The interior staff onboard a superyacht are responsible for the interior maintenance of the vessel and for delivering the highest standard of service to the guests onboard.
Although the interior structure is not consistent on all yachts, you will find a common breakdown of the departments and positions below.
Service duties include, but are not limited, to making and serving drinks, meal service, table setting, washing up, polishing crockery, cutlery and glassware, making conversation and entertaining guests. Superyacht guests expect the highest standard of quality and service levels that exceed the best restaurants, hotels and villas in the world. It is often a high-pressure work environment and as a result, candidates require training and experience. The service role is usually operated by stews with strong experience on yachts or from high standard service industries. As a junior stew, you may be required to help out during busier times. This is a good opportunity to gain experience and prove yourself in the service department.
The housekeeping department oversees the smooth running and immaculate upkeep of the guest areas. Roles include cleaning cabins, making beds, drying and cleaning showers, cleaning toilets, replenishing toiletries, replacing used towels, removing all dirty laundry, tidying the saloon/s (lounge areas) and turning down the cabins before guests retire to bed. During off charter periods, the stews will deep clean all areas of the vessel, commonly known as detailing. Earbuds and toothpicks are commonly used items to get all areas of the yacht’s interior as immaculate as possible.
The laundry department is in charge of all the laundry onboard. On small yachts, the laundry role may be incorporated into stewardess duties although on large yachts it will be a dedicated role of one or more members of the crew. Laundry activities will vary from washing, drying and ironing guest clothing, towels, table cloths, service napkins, crew uniform, galley tea towels and deck rags. It is important to keep the laundry functioning throughout the day as the workload can spike at times. It is essential to check the labels of clothing garments and other items to ensure they are laundered correctly. Ruining guest clothing can be a costly exercise. Duties will also include cleaning and basic maintenance of the laundry equipment such as the iron, washing machines, tumble dryers, steamers and other equipment that you may have used.

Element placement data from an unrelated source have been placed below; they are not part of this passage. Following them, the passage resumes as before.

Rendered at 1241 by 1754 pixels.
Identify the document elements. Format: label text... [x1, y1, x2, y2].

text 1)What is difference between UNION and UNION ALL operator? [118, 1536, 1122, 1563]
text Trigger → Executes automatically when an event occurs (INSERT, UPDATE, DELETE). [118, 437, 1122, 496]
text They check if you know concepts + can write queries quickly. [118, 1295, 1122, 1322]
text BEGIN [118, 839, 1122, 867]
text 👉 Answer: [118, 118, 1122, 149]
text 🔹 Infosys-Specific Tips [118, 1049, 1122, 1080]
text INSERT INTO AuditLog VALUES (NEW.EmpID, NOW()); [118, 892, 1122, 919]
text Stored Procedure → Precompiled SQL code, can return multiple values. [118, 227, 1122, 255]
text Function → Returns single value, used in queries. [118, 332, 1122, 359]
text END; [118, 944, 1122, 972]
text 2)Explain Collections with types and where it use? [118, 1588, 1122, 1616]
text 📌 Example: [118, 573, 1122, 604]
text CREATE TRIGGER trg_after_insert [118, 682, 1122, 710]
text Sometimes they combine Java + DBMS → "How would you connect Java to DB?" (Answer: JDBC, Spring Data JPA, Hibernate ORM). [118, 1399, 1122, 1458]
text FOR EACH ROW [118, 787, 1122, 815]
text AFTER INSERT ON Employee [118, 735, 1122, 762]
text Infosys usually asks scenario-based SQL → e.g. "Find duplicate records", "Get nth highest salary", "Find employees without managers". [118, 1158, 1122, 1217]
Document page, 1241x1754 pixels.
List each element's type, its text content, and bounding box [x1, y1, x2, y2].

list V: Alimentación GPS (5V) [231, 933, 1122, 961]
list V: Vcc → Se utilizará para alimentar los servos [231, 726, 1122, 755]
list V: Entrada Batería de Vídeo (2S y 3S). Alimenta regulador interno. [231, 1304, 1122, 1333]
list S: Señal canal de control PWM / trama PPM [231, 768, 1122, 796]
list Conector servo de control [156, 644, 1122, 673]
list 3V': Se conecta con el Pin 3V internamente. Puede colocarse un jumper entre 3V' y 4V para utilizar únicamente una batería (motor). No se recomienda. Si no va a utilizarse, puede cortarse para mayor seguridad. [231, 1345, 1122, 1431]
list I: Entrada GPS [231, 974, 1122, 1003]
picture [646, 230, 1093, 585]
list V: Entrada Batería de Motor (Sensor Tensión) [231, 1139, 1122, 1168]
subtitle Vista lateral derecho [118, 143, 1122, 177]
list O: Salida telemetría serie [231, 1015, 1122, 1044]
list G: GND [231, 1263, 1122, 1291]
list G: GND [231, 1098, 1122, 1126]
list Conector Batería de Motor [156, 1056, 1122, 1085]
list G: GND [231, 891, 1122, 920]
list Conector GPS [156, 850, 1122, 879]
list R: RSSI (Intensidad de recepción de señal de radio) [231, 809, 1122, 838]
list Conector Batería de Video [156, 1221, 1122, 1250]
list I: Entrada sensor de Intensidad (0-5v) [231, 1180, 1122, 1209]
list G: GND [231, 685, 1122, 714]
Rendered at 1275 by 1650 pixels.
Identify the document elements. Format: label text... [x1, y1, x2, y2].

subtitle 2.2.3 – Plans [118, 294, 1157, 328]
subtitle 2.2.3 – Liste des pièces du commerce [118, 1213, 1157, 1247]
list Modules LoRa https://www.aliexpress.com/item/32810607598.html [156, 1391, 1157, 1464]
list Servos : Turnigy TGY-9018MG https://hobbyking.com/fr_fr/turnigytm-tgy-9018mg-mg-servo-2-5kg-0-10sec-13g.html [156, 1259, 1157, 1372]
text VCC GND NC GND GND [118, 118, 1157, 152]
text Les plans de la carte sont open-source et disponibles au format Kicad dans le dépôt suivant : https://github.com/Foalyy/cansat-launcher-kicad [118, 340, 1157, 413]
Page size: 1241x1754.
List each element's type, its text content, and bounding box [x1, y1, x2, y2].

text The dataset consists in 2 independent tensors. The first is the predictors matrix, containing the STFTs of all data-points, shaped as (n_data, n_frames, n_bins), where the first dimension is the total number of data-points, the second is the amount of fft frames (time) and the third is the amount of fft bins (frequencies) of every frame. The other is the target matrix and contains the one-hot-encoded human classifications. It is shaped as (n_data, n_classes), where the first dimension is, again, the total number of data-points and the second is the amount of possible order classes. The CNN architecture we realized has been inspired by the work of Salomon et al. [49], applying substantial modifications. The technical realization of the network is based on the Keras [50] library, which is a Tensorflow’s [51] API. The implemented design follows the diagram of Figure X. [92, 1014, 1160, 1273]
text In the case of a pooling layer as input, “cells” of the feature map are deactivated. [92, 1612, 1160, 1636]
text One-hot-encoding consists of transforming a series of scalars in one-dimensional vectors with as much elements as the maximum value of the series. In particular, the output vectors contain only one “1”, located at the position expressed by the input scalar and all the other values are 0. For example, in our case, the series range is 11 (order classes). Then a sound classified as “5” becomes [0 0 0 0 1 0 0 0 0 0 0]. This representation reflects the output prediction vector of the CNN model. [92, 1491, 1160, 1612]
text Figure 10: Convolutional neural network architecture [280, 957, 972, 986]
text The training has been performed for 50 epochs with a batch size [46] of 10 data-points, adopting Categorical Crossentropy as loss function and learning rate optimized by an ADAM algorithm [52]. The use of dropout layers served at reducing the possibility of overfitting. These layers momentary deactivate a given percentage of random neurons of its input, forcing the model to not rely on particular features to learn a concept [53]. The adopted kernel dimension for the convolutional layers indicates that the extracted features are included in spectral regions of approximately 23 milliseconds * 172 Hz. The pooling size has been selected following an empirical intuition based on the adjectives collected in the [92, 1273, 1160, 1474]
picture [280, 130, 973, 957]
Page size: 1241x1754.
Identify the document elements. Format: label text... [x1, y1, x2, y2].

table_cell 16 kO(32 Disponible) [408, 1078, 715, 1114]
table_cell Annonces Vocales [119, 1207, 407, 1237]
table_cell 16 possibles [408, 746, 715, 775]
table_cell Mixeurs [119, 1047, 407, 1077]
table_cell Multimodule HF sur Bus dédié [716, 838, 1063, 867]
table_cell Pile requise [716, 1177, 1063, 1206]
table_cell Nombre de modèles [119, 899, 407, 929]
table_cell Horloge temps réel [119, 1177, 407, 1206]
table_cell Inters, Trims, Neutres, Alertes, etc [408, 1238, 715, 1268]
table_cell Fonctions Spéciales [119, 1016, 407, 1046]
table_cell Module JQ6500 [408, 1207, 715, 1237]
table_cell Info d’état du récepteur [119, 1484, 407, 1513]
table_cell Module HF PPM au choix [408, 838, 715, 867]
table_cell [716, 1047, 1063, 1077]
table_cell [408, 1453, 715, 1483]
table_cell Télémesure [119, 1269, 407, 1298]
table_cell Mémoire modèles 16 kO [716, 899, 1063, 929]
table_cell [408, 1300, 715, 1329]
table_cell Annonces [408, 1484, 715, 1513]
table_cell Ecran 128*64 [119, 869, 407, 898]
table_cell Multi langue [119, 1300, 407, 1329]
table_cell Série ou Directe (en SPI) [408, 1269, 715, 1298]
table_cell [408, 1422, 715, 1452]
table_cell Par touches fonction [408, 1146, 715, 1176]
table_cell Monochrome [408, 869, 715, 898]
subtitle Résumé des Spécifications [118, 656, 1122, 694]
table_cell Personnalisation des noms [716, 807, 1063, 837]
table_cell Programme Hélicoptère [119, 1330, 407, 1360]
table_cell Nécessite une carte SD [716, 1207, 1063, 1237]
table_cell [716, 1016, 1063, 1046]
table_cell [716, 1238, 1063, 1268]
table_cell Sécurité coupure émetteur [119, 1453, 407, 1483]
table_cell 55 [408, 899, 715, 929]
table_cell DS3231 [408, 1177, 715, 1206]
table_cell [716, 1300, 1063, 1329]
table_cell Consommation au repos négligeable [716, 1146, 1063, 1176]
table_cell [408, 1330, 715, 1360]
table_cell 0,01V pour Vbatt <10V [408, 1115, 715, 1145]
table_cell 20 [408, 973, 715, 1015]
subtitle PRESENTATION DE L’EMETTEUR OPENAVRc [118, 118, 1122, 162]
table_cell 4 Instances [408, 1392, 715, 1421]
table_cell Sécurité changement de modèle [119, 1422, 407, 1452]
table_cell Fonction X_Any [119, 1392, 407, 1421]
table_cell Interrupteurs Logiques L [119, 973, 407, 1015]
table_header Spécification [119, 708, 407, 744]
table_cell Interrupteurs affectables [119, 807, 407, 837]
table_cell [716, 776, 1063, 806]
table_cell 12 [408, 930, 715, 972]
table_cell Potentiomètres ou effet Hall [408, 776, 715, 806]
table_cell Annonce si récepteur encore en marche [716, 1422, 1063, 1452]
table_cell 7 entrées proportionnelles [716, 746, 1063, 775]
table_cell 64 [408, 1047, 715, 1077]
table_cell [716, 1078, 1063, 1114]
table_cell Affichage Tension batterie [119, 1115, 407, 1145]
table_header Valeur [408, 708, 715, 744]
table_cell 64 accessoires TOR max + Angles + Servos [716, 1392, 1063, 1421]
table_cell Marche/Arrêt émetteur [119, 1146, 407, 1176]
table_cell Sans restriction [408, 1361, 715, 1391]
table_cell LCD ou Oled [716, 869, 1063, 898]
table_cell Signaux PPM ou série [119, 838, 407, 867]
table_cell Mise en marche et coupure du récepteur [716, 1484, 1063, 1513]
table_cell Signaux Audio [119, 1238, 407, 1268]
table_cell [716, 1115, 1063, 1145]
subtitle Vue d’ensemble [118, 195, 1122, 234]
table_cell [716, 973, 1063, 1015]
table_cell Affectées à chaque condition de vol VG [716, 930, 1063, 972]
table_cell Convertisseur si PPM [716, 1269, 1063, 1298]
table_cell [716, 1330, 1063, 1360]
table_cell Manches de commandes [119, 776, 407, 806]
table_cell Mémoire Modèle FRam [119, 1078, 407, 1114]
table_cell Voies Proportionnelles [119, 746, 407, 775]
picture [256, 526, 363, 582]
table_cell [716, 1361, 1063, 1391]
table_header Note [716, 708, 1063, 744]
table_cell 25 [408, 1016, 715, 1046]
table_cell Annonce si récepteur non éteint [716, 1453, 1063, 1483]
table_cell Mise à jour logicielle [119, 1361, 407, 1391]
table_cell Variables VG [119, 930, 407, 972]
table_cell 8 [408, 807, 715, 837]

The amount of chefs working on a superyacht varies depending on the size and intensity of vessel use. Conditions and sizes of the galley range from small and cramped with minimal features on the smaller vessels, to massive state of the art galleys with everything a chef could possibly need on the large modern yachts.
Interior Department Summary
It is important to understand that the structure will vary depending on the size of yacht and number of interior crew. Not all superyachts will fill every position and quite often on smaller yachts crew will perform a dual role, for example, stew/cook or deck/stew.